• [Document text]:

2020 Nissan Armada Platinum 4WD
Class: Large SUV
Miles driven: 218
Fuel used: 17.5 gallons
|CG Report Card|
|Room and Comfort||B|
|Power and Performance||A|
|Fit and Finish||B|
|Report-card grades are derived from a consensus of test-driver evaluations. All grades are versus other vehicles in the same class. Value grade is for specific trim level evaluated, and may not reflect Consumer Guide's impressions of the entire model lineup.|
|Big & Tall Comfort|
|Big & Tall comfort ratings are for front seats only. "Big" rating based on male tester weighing approximately 350 pounds, "Tall" rating based on 6'6"-tall male tester.|
|Engine Specs||390-hp 5.6-liter|
Real-world fuel economy: 12.4
Driving mix: 55% city, 45% highway
EPA-estimated fuel economy: 13/18/15 (city, highway, combined)
Fuel type: Regular gas
Base price: $63,530 (not including $1395 destination charge)
Options on test vehicle: Premium paint ($395), Platinum Reserve Package ($2250), carpeted floor mats and cargo mat ($355), illuminated kick plates ($390), welcome lighting ($395), 22-inch wheel package ($2250), captain’s chairs package ($450)
Price as tested: $71,410
The great: Interior room; plenty of upscale trim features
The good: Snappy acceleration
The not so good: Fuel economy; feels a bit dated next to newer-design class rivals
You could be excused for thinking the Armada comes with one of those new almost-self-driving systems because it sure seems like Nissan’s large SUV is running on autopilot. Since its full redesign for 2017, the 3-row V8 sport-utility has hardly deviated from its initial path, spreading a few standard convenience and technology features down the line but avoiding any major changes.
For 2020 heated power mirrors become standard on all models and there is a new 22-inch-wheel option. See what we mean? Steady as she goes.
There certainly was a familiar look and feel to the ’20 Armada Platinum with the Reserve option package that Consumer Guide drove. We took a turn in one in 2018, and save for the 22-inch wheels and second-row captain’s chairs that altered the seating arrangement on the current model, they were peas in a pod.

• [Work request A]: Pick out every line in the listing below that contains the word "half" and copy each one.
• [Work request B]: Resume the Nissan Armada review above from its last sentence and write what comes next.

• [Records shown]:
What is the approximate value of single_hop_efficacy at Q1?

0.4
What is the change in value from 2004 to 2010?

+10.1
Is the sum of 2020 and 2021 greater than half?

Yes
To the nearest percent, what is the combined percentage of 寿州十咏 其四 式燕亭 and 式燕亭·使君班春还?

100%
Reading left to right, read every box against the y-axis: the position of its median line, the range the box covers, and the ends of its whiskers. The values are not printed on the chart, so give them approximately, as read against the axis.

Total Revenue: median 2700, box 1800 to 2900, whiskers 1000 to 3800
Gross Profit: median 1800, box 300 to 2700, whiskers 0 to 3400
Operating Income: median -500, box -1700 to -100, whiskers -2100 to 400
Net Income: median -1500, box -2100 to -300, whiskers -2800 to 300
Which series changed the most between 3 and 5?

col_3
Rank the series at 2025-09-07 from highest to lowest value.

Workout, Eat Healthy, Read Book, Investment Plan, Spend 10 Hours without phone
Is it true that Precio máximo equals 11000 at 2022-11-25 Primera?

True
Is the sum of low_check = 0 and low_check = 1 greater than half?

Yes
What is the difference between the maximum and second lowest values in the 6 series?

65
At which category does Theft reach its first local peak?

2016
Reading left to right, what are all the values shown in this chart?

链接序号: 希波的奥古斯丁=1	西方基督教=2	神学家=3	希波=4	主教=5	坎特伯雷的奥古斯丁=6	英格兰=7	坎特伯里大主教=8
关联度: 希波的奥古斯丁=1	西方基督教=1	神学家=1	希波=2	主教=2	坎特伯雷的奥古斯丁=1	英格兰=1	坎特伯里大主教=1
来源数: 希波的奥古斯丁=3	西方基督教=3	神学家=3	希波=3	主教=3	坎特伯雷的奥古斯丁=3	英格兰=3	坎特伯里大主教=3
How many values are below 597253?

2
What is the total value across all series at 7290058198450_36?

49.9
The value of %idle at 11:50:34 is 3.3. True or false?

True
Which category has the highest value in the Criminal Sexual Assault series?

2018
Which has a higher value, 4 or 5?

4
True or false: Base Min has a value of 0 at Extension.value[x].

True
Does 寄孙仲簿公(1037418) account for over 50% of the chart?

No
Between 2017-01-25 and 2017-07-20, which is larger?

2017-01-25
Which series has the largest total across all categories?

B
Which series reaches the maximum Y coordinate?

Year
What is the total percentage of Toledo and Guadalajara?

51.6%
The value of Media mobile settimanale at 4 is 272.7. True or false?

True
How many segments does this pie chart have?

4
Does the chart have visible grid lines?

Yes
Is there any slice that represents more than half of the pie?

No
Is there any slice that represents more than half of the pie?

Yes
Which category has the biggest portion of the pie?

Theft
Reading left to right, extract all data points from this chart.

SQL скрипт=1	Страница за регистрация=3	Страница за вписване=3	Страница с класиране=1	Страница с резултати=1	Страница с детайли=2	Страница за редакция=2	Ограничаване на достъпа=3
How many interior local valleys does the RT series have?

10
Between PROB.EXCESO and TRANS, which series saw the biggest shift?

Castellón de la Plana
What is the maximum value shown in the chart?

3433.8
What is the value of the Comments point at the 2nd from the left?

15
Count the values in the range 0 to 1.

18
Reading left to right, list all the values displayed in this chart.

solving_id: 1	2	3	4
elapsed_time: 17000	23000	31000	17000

• [Written response A]:
Is the sum of 2020 and 2021 greater than half?
Is the sum of low_check = 0 and low_check = 1 greater than half?
Is there any slice that represents more than half of the pie?
Is there any slice that represents more than half of the pie?

• [Written response B]:
The Reserve package shoots up to $4500 (it cost $3000 in 2018) because it weds the big-wheel option to these carryover elements: dark-chrome-finish grille, door handles, exterior mirrors, and license-plate finisher; premium two-tone leather-appointed seats with contrast stitching and waffle-pattern centers; open-pore woodtone interior trim on dash and doors; and Platinum Reserve identification inside and out. The cabin remains as plush and padded as ever—and pleasingly quiet too.
Our assessment of the ride from the hefty body-on-frame truck isn’t fundamentally altered despite the bigger rims. (CG’s ’18 tester had 20s.) There was still a satisfactory degree of bump absorption, with few shocks transmitted to where passengers could feel them. Perched on a fully independent suspension, the Armada pitches somewhat in transitions and leans in corners, but rights itself without making the driver have to wrestle it for control through the wheel. Both of our Platinum Reserve Armadas had 4-wheel drive, which, in “Automatic” mode, delivers power to all wheels for starts, shifts to rear drive once up to speed, then distributes power front to back as needed in slick conditions or tight corners.
The middle-row captain’s chairs come in a $450 package that replaces the center seat (cutting passenger capacity to seven) with a center console with a padded top, sizeable storage bin, and twin covered cup holders. The remaining two seats are heated, and they easily fold and tip to clear a path to the third-row seats.
Seating is cushy in the first two rows, but not as much in the third row. There’s better front legroom to be found in other vehicles in the class, but second-row space is good. A couple of adults in the third-row seats will need to strike a knees-up pose; it’s a zone better left to two or even three kids. Headroom is truly generous, especially in the first and second rows
A family big enough to fill all three rows of an Armada wouldn’t have room for a week’s worth of its groceries in the remaining rear cargo area. Retract the rear 60/40 seats, however, and lots more space opens up. Seat backs of the captain’s chairs drop nearly to create additional load floor, but the console sticks up a bit between them.
There’s no change to the powerteam consisting of a 390-horsepower direct-injection 5.6-liter V8 joined to a 7-speed automatic transmission with adaptive shift control and downshift rev matching. Response to the throttle is good and Acceleration is snappy. One thing that’s almost never the same twice is fuel mileage. The Armada is no ascetic—EPA fuel-economy estimates for the 4×4 are a mere 13 mpg in the city, 18 mpg on the highway, and 15 combined—and we’ve never hit those marks. This test resulted in our lowest figure yet, 12.48 mpg after 218.3 miles with 57 percent city driving.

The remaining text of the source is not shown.